The current survey results do not stand alone. They confirm and spatially refine historical airborne anomalies identified by New Resolution Geophysics in 2006, as well as soil and radon gas surveys conducted by Denison Mines between 2013 and 2015. The consistency between the new close-spaced ground data and those earlier datasets adds weight to the interpretation that the anomalies represent genuine geological targets rather than artefacts of survey methodology.
Chief Executive Officer Phil Hoskins described the alignment as geologically significant:
"We are encouraged by the initial results from ground radiometric surveys over the first five targets at Muntanga North. These anomalies occur along strike from the Company's existing resource areas and are hosted within the same favourable Escarpment Grit Formation."
Higher-Intensity Zone Identification Sharpens Drill Targeting
Beyond simple confirmation of the historical anomalies, the close-spaced survey has delivered a more granular outcome: the identification of higher-intensity zones within each broader anomaly, providing the exploration team with specific co-ordinates to prioritise when planning drill collars. This distinction between anomaly-level targeting and zone-level targeting is material to drilling efficiency.
Hoskins elaborated on the additional value the detailed surveys have delivered:
"The detailed ground surveys have not only confirmed the historical airborne anomalies in target areas 1 to 5 but, importantly, have helped identify the higher intensity zones within these systems. This provides greater confidence in prioritising drill targets as we prepare to commence drilling in the coming weeks."

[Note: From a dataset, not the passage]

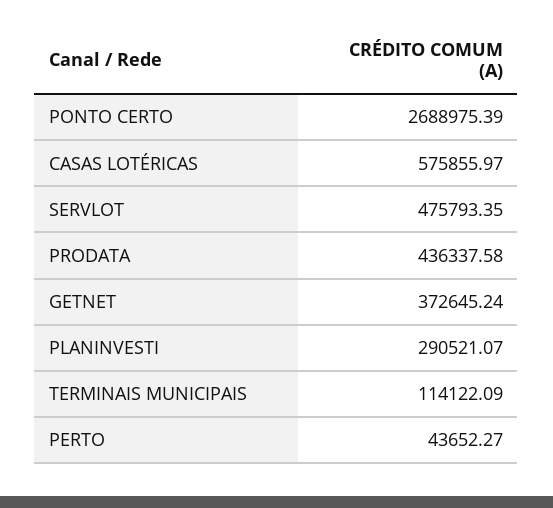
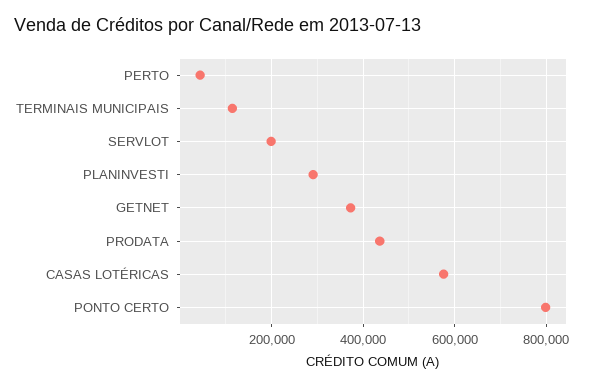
PONTO CERTO: 2688975.39 -> 800000
SERVLOT: 475793.35 -> 200000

One direct data point already exists for the Muntanga North system. Within target area 5, the Nabbanda prospect was drilled in 2024, with 5 holes completed. One hole returned 2 separate uranium intercepts, providing the only direct confirmation to date that the Muntanga North geological system is capable of hosting uranium mineralisation at grades warranting follow-up. The remaining 4 holes at Nabbanda returned no significant results - a standard outcome in early-stage exploration.
Next Steps
Drilling across Muntanga North target areas 1 to 5 is expected to commence within the coming weeks. Ground radiometric surveys over the remaining 3 target areas, targets 6 to 8, will continue through the second and third quarters of 2026, with results from those surveys expected to inform a further round of drill targeting.
At the Chisebuka prospect, which carries an Inferred Resource of 9.7 million pounds of uranium oxide within the broader Muntanga project, drilling is currently ongoing with the objective of extending recently defined higher-grade mineralisation.
Ground radiometric surveys at the Namakande 1 and Namakande 2 prospect areas are scheduled to commence in June 2026, with the purpose of identifying priority drill locations at those sites.